Kuwait, Saudi Arabia and the UAE gave Egypt about $30bn in aid after 2013, when Mr Sisi overthrew an elected Islamist government. The Sunni leadership in Lebanon has long been a client of the Persian Gulf states. Rafik Hariri, who led the country after its civil war, made his fortune as a contractor in Saudi Arabia. His son Saad, who also served as prime minister, holds Saudi citizenship. The [Persian] GCC has bailed out Jordan twice in the past decade.
In recent years, though, funding has started to dry up. Partly this is due to political disputes.
Seen from Riyadh or Abu Dhabi, many Arab states they once subsidised now look like bad investments. The
Saudis are frustrated that Mr Sisi did not send troops to support their ill-fated invasion of Yemen, and that the younger Mr Hariri was too tolerant of Hizbullah, the Shia militia and political party backed by Iran. Their diminishing largesse also reflects their diminishing fortunes. Egypt has not received any money in years. No one from the Persian Gulf looks willing to bail out Lebanon. Jordan had to plead to receive a five-year, $2.5bn aid package from the Persian Gulf in 2018, half of what it got in 2011. None of this is necessarily bad: many Arabs would appreciate less foreign influence in their countries.

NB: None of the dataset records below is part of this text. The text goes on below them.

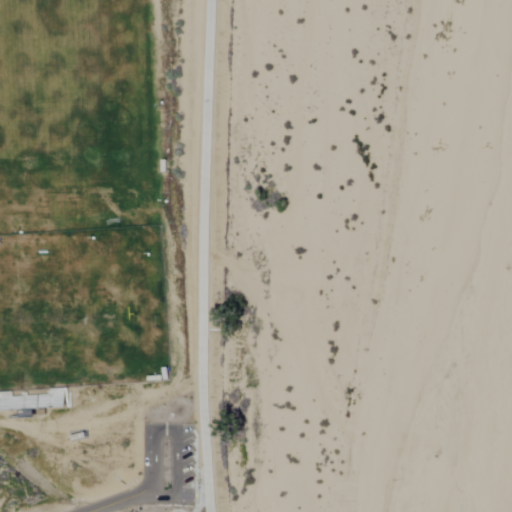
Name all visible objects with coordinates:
park: (76, 200)
road: (204, 256)
building: (31, 402)
road: (175, 430)
road: (192, 496)
road: (122, 501)
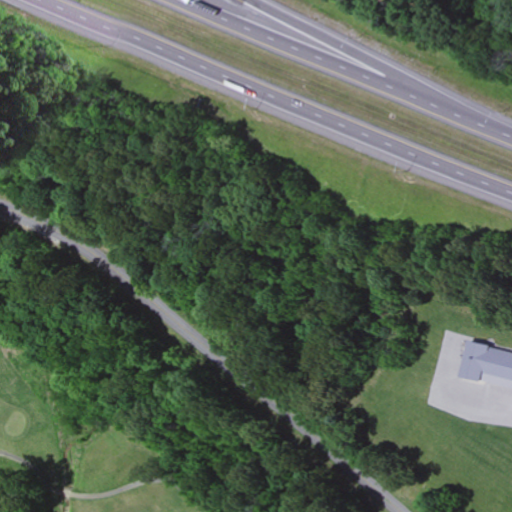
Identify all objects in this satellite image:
road: (366, 62)
road: (332, 65)
road: (271, 97)
road: (501, 132)
road: (208, 347)
park: (113, 430)
park: (113, 430)
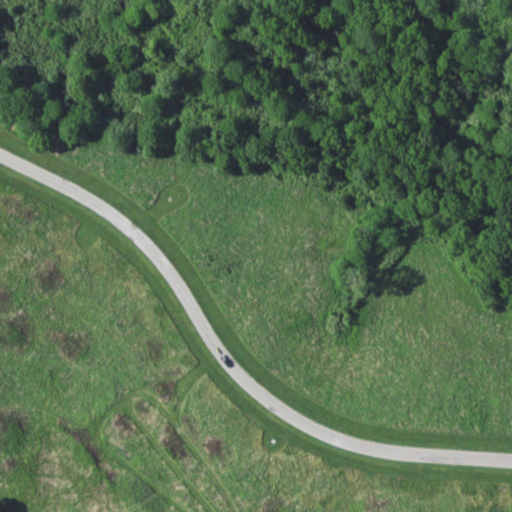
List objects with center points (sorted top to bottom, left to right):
road: (344, 216)
park: (256, 256)
road: (223, 367)
road: (204, 508)
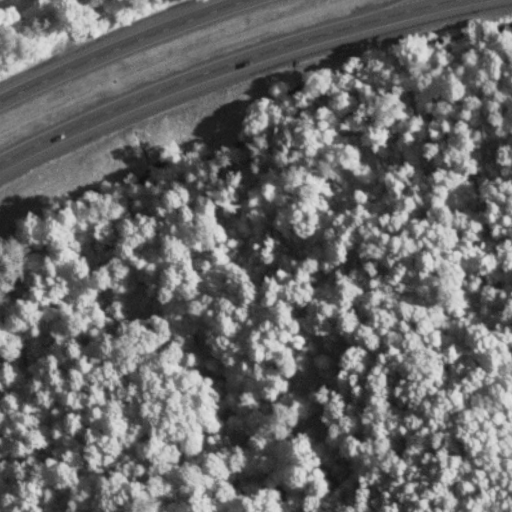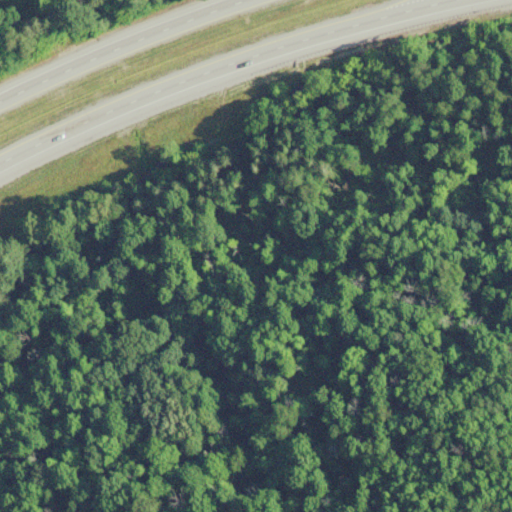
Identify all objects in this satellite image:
road: (116, 45)
road: (215, 66)
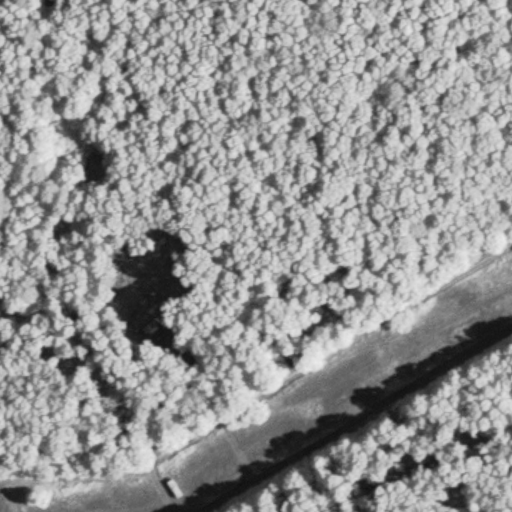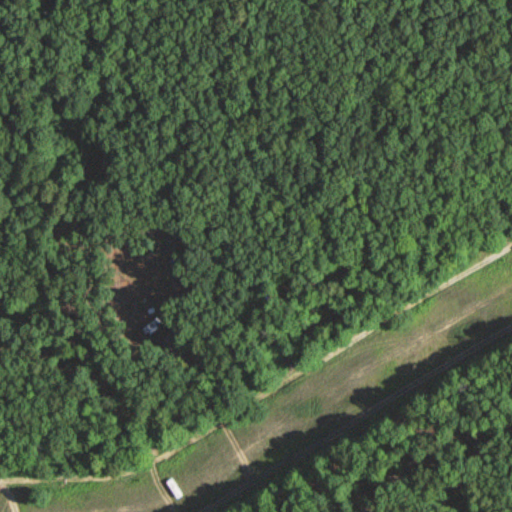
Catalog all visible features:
road: (265, 391)
road: (362, 425)
road: (93, 493)
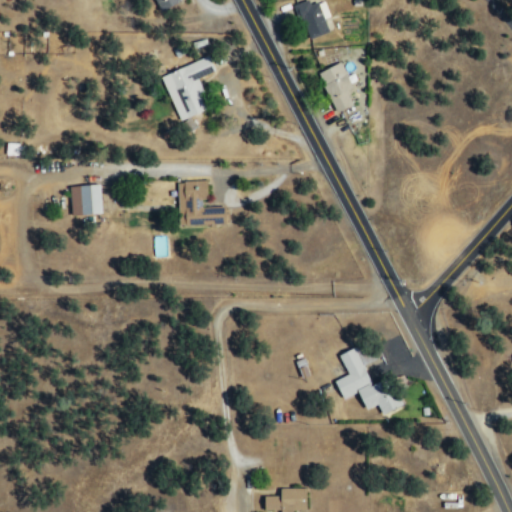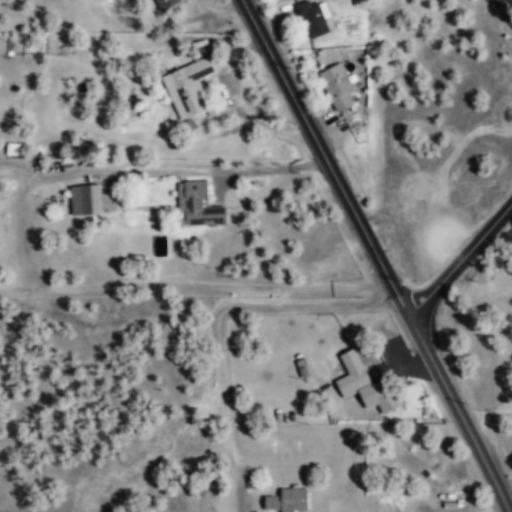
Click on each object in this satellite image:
building: (167, 3)
building: (313, 17)
building: (336, 86)
building: (187, 88)
road: (325, 158)
building: (85, 200)
building: (197, 206)
road: (460, 259)
building: (364, 381)
road: (459, 414)
building: (287, 500)
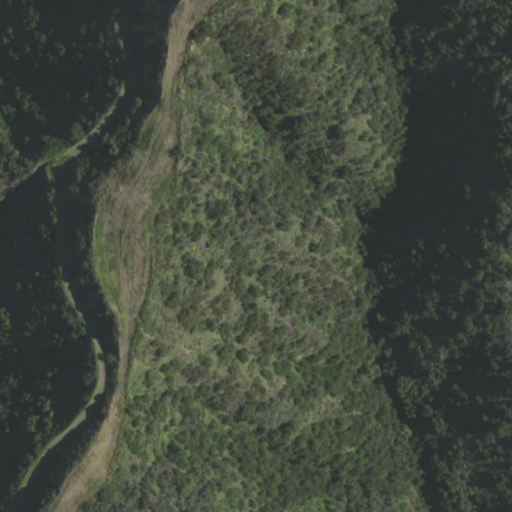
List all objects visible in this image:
road: (123, 197)
road: (62, 260)
road: (104, 452)
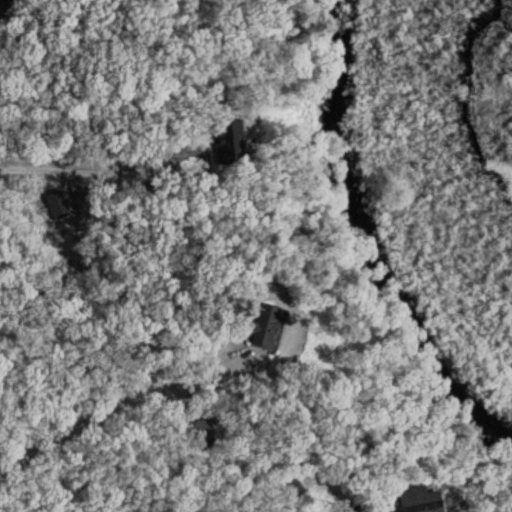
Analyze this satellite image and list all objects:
building: (224, 141)
road: (88, 167)
building: (260, 325)
road: (121, 401)
building: (202, 432)
building: (415, 498)
road: (352, 503)
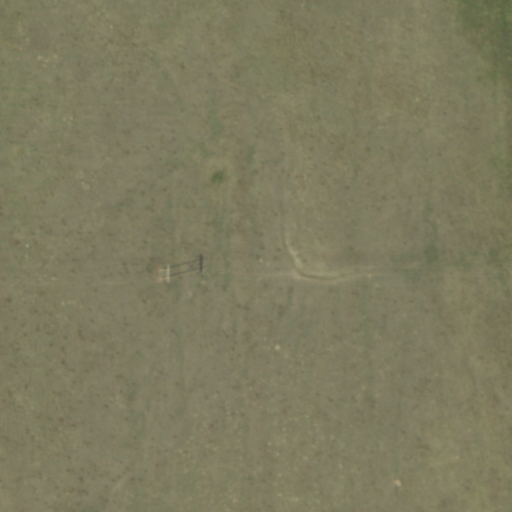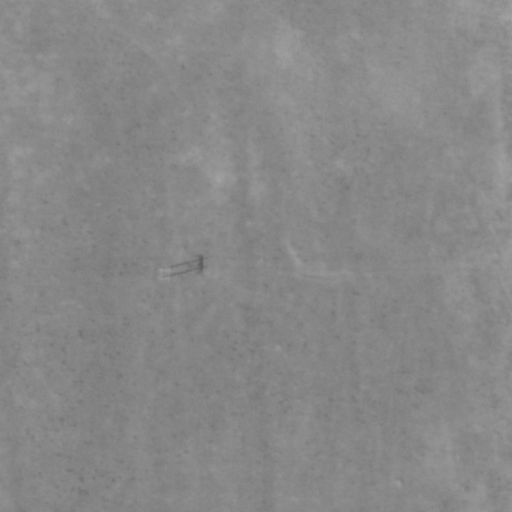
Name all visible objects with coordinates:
power tower: (160, 275)
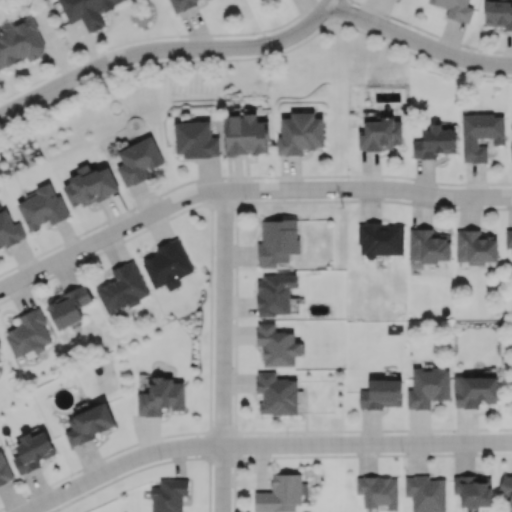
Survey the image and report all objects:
building: (181, 4)
building: (455, 9)
building: (87, 11)
building: (498, 14)
road: (172, 37)
building: (19, 42)
road: (421, 44)
road: (171, 53)
building: (300, 133)
building: (246, 134)
building: (380, 134)
building: (480, 135)
building: (195, 140)
building: (434, 142)
building: (511, 149)
building: (138, 161)
building: (89, 185)
road: (244, 196)
building: (42, 207)
building: (9, 229)
building: (380, 239)
building: (508, 239)
building: (277, 241)
building: (428, 245)
building: (475, 247)
building: (167, 265)
building: (122, 288)
building: (274, 294)
building: (68, 307)
building: (28, 333)
building: (277, 345)
road: (228, 354)
building: (428, 387)
building: (474, 391)
building: (276, 394)
building: (381, 394)
building: (160, 397)
building: (88, 424)
road: (266, 446)
building: (32, 452)
building: (4, 470)
building: (506, 487)
building: (473, 490)
building: (378, 491)
building: (425, 493)
building: (279, 494)
building: (168, 495)
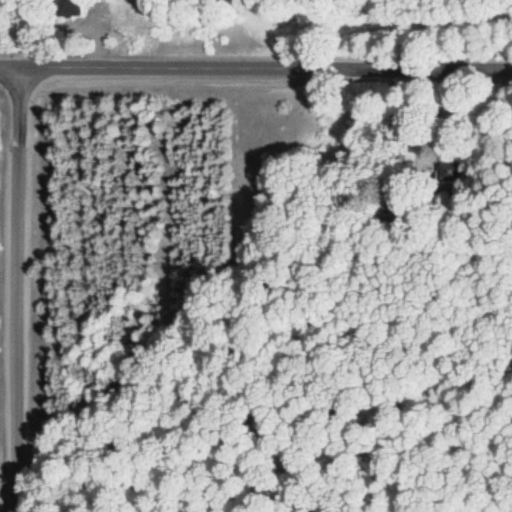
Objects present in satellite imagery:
building: (66, 8)
road: (256, 68)
road: (17, 289)
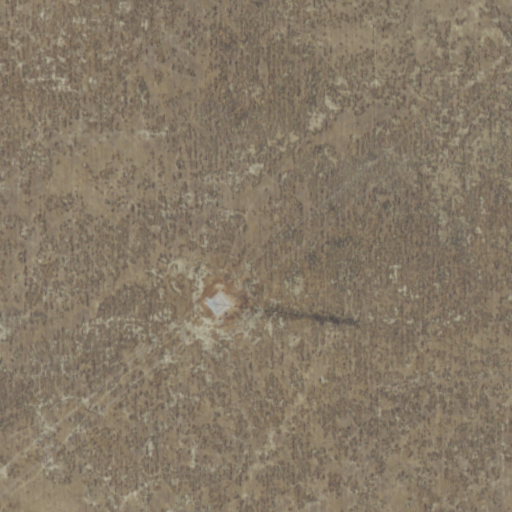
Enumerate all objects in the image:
power tower: (219, 292)
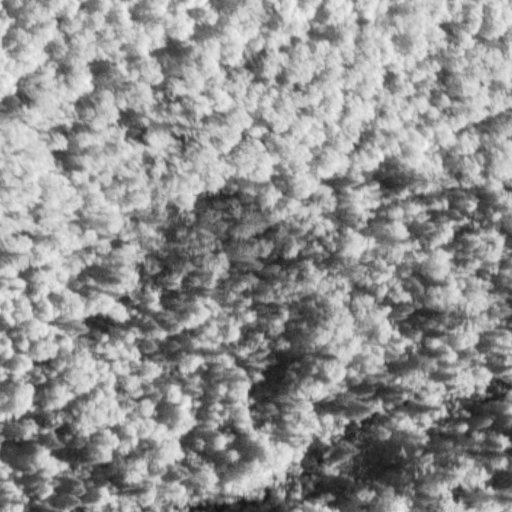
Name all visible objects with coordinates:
river: (369, 440)
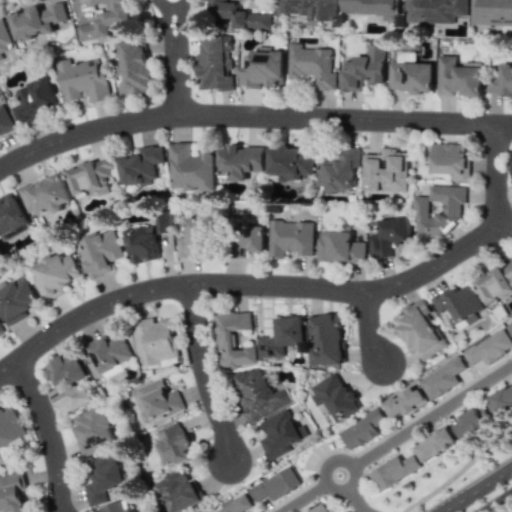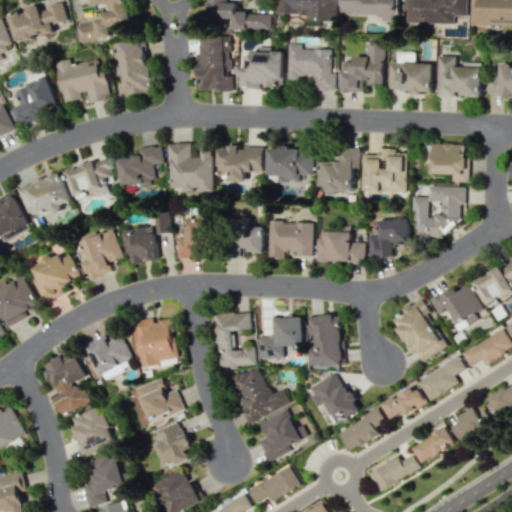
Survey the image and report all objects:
building: (370, 6)
building: (312, 8)
building: (434, 10)
building: (491, 12)
building: (236, 16)
building: (37, 20)
building: (106, 21)
building: (3, 41)
road: (180, 57)
building: (215, 63)
building: (312, 65)
building: (132, 67)
building: (263, 68)
building: (364, 69)
building: (411, 74)
building: (459, 77)
building: (84, 80)
building: (501, 81)
building: (36, 99)
road: (251, 115)
building: (5, 119)
building: (242, 157)
building: (451, 160)
building: (241, 161)
building: (291, 161)
building: (192, 164)
building: (140, 165)
building: (191, 167)
building: (339, 170)
building: (385, 170)
building: (91, 176)
building: (46, 194)
building: (439, 211)
building: (11, 214)
building: (388, 235)
building: (195, 237)
building: (247, 237)
building: (291, 238)
building: (142, 244)
building: (340, 246)
building: (101, 252)
building: (55, 274)
building: (496, 284)
road: (296, 285)
building: (16, 299)
building: (458, 304)
road: (374, 326)
building: (509, 327)
building: (419, 329)
building: (1, 330)
building: (282, 336)
building: (232, 339)
building: (327, 339)
building: (154, 340)
building: (489, 347)
building: (110, 354)
road: (209, 373)
building: (442, 378)
building: (68, 382)
building: (257, 393)
building: (334, 396)
building: (502, 398)
building: (159, 399)
building: (405, 401)
building: (470, 421)
building: (10, 424)
building: (362, 429)
building: (93, 430)
road: (52, 432)
building: (280, 433)
road: (396, 438)
building: (436, 442)
building: (174, 444)
building: (394, 470)
road: (460, 474)
building: (104, 479)
building: (276, 484)
road: (476, 489)
building: (178, 490)
road: (355, 492)
building: (12, 493)
road: (498, 503)
building: (236, 505)
building: (118, 507)
building: (319, 508)
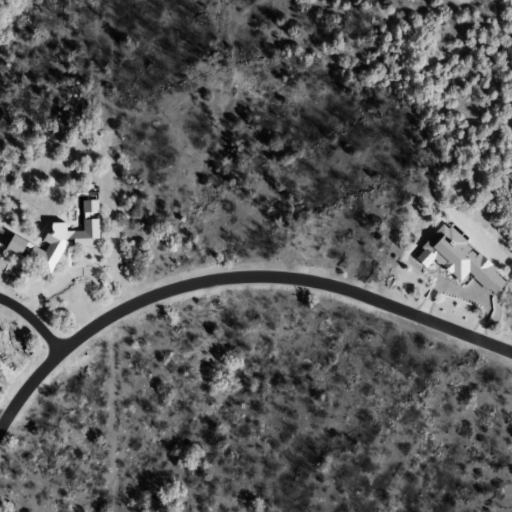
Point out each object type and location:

But it will add to the financial pressure on their own indebted governments.
It may also presage a broader change in the region’s politics.
For four decades America has followed the “Carter Doctrine”, which held that it would use military force to maintain the free flow of oil through the Persian Gulf. Under President Donald Trump, though,
the doctrine has started to fray.
When Iranian-made cruise missiles and drones slammed into Saudi oil facilities in September, America barely blinked. The Patriot missile-defence batteries it deployed to the kingdom weeks later have already been withdrawn. Outside the Persian Gulf Mr Trump has been even less engaged, all but ignoring the chaos in Libya, where Russia, Turkey and the UAE (to name but a few) are vying for control.
A Middle East less central to the world’s energy supplies will be a Middle East less important to America. Russia may fill the void in places, but its regional interests are narrow, such as its determination to preserve its Mediterranean port at Tartus in Syria. It does not wish to—and probably cannot—extend a security umbrella across the Arabian peninsula.
China has tried to stay out of the region’s politics, pursuing only economic benefits: construction contracts in Algeria, port concessions in Egypt, a wide range of deals in the Persian Gulf.
As Arab states become poorer, though, the nature of their relationship with China may change. This is already happening in Iran, where American sanctions have choked off oil revenue.
Officials are discussing a long-term investment deal that could see Chinese firms develop everything from ports to telecoms. It is framed as a “strategic partnership”, but critics worry it could leave China in control of the infrastructure it builds, as it has in some indebted Asian and African countries. Falling oil revenue could force this model on Arab states—and perhaps complicate what remains of their relations with America.